Research results of the first Ph.D. cohort
Previous work indicated that these methods can be quite powerful in natural language processing tasks (Mesgar and Strube, 2015; Biemann et al., 2012). In particular, we used graph motifs to analyze text quality, and we explored the advantages of motifs in other textual domains, such as collaborative writing communities or political speeches. Our most important methodical contributions included meta motifs (motifs of motifs) and motifs that change over time (temporal motifs). These results have shown that graph motifs can be used to assess the quality of texts, and also give insights about the understanding of text quality, which are important points for summarization. Our graph-based methods can be adapted to a variety of different settings and data types. As a showcase, we incorporated semantic frame embeddings as developed by guiding theme C3. In two experimental settings, we explored graphs and graph motifs based on semantic frames in different settings. We also investigated graph motifs in networks that are not built from text itself, but from the interaction of users that collaborate on texts. Another work analyzed patterns in the user behavior of online writing communities that have beneficial or detrimental effects on the quality of a community and the texts they produce (Arnold et al., 2017).
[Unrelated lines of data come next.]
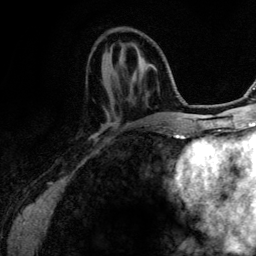
Breast MRI (dynamic contrast-enhanced), one axial slice. Position 42 of 134 along the scan axis. Cropped to one breast. Dynamic contrast-enhanced series, time point 2 of 6 at this slice position (early post-contrast). 3 T. TE 4.2 ms, TR 7.9 ms. 1.2 mm slice thickness. 256 × 256 image matrix, field of view 170 × 170 mm. Female patient.
Annotated regions visible in this slice (semi-automatically segmented with operator editing):
- enhancing-tissue mask used for the functional tumour volume (all voxels passing the contrast-enhancement thresholds inside the analysis volume; usually the tumour): box from (x=130, y=56) to (x=147, y=126) px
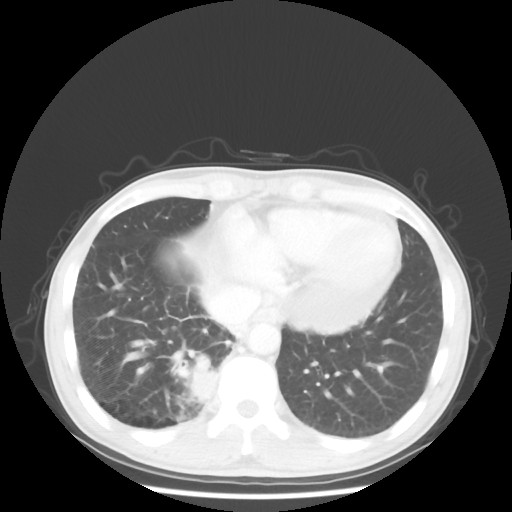
Chest CT, one axial slice; slice 13 of 58 in the series (ordered by position); 100 kVp; lung window (W 1500 / L -600 HU); 5 mm slice thickness; 512 × 512 image matrix, field of view 360 × 360 mm. Patient: male, 56 years. Case-level facts recorded for this patient, not image findings: clinical TNM (as recorded): T2 N1 M1; histopathological grade: G1.
Outlined on this slice (bounding box drawn by a radiologist):
- lung tumour (recorded histology: adenocarcinoma): box from (x=188, y=351) to (x=219, y=406) px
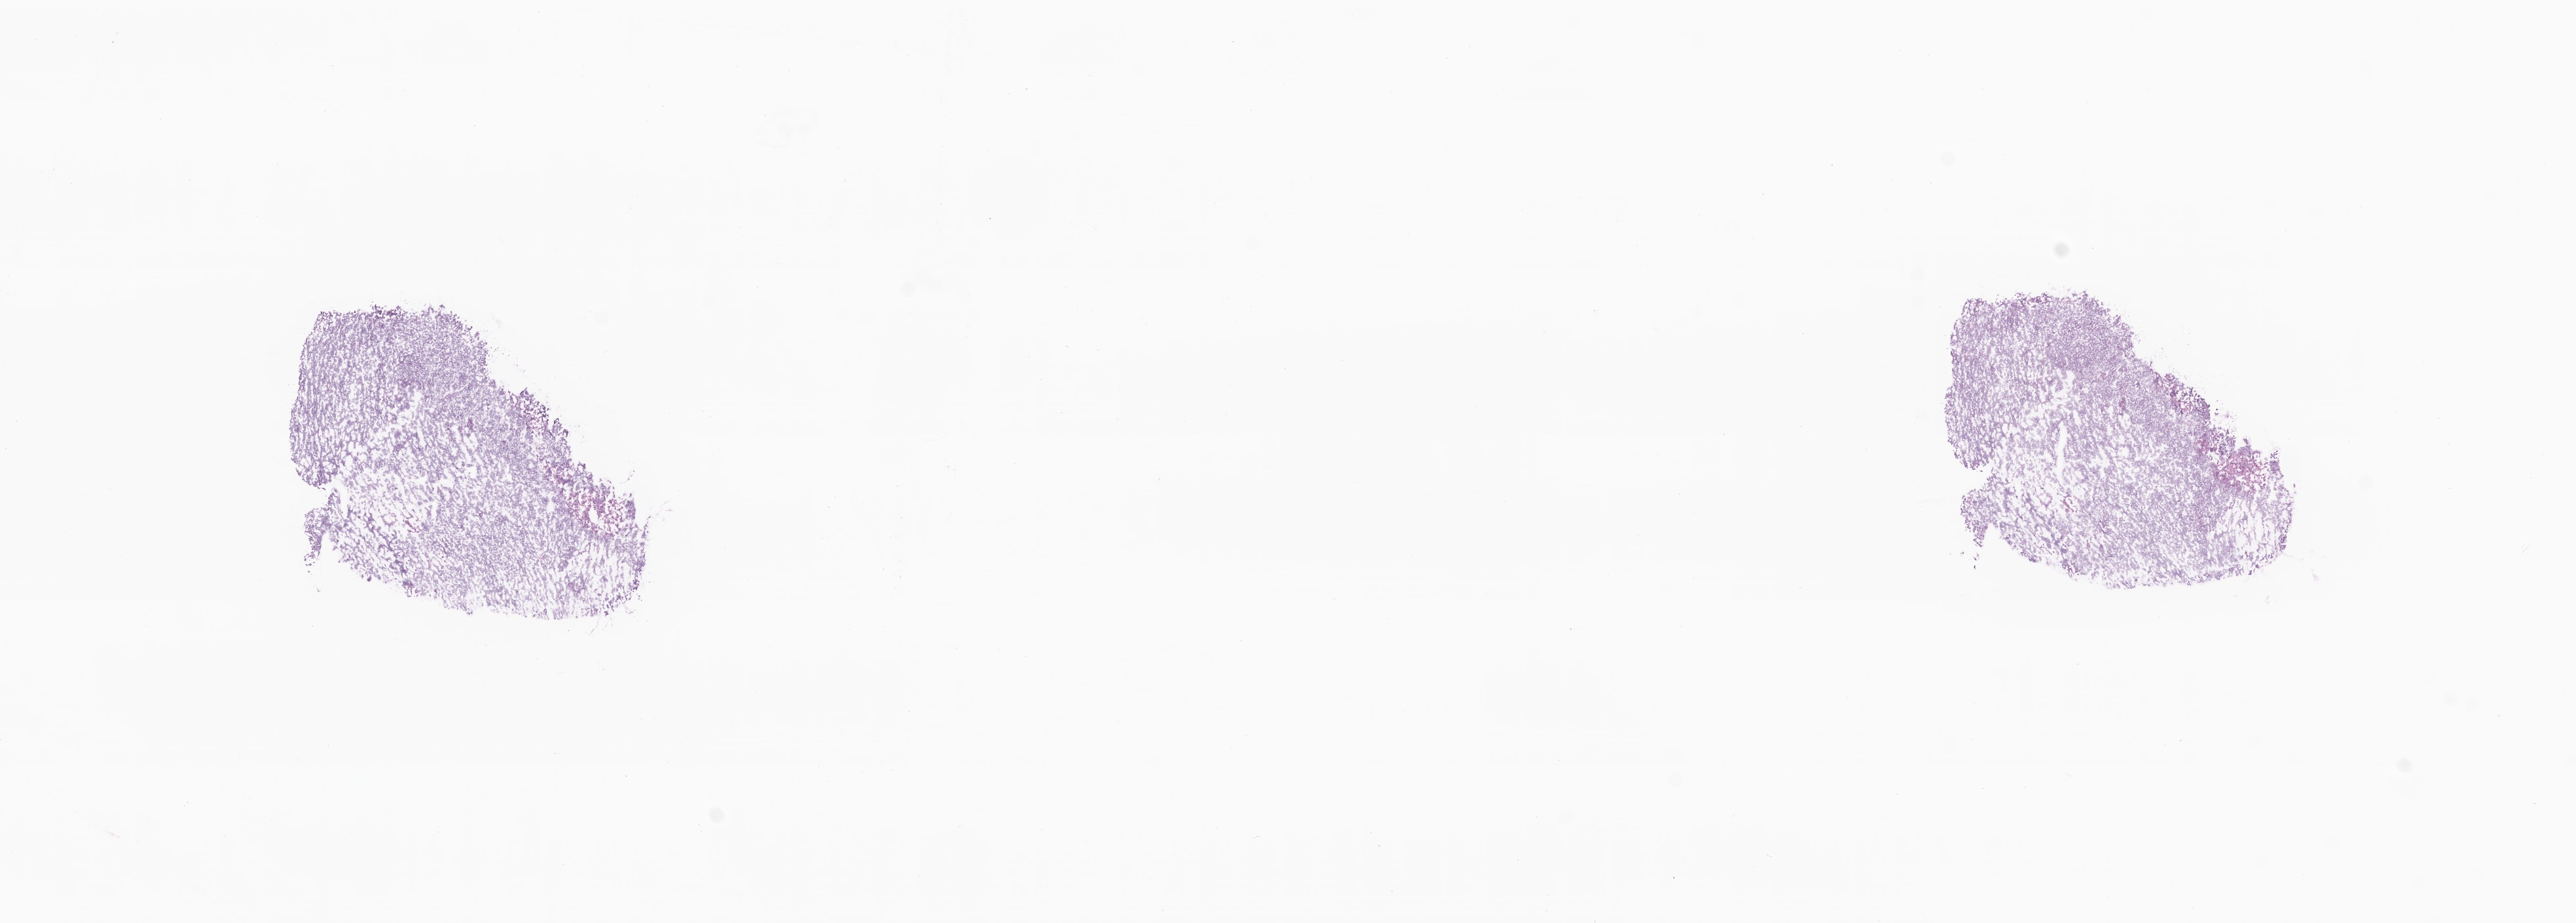
Digitized hematoxylin and eosin (H&E)-stained section, a low-resolution overview of the entire scanned area, about 16.6 x 5.9 mm, frozen section, primary tumor, anatomic site: body of uterus. Female patient. Tumor grade: G3 (poorly differentiated). Pathologist review of this section (percent, as recorded): tumor cells 80%, tumor nuclei 80%, stromal cells 20%, necrosis 0%, normal cells 0%. Inflammatory infiltration, as recorded: lymphocyte infiltration 0%, monocyte infiltration 0%, neutrophil infiltration 0%.
* AJCC pathologic stage: Stage IB
* histologic diagnosis: Carcinoma, undifferentiated, NOS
Ongoing project of the 2nd Ph.D. cohort
The scope and goals of the second phase will differ substantially from that of the first phase, and will shift from text understanding/reception to text generation. However, measuring text quality (in the generated texts) will remain a core focus.
In particular, we will apply deep learning methods to text generation tasks. These have achieved highly promising results on text generation tasks such as summarization and machine translation. However, the generated texts still have several shortcomings, such as containing truncated or repetitive words, meaningless or discourse inconsistent content and ungrammatical sentences. We will provide principled methods to address these issues, and aim to apply them in particular to summarization, machine translation, dialogue response generation and other text generation tasks. A particular focus will be to learn from several tasks jointly, possibly across different languages, to ensure these goals.
In addition, due to the complexity of natural languages, manual evaluation is the most reliable evaluation scenario today, but it is too expensive and time-consuming. Therefore, researchers mostly use automatic evaluation metrics. ROUGE is the accepted standard for automatic evaluation because of its simplicity and high correlation with human judgments in terms of hard lexical matching. However, it fails to account for paraphrasing, linguistic quality (lexical/grammatical completeness and correctness, the level of difficulty of text), and coverage with respect to the original text. Furthermore, having too few gold references (i.e., desired outputs for any given input) will also bias the estimates of quality of text generation systems. The second phase will provide new suitable evaluation metrics, particularly addressing the problems of paraphrasing and linguistic quality assessment in the context of few gold references, and even without any references at all.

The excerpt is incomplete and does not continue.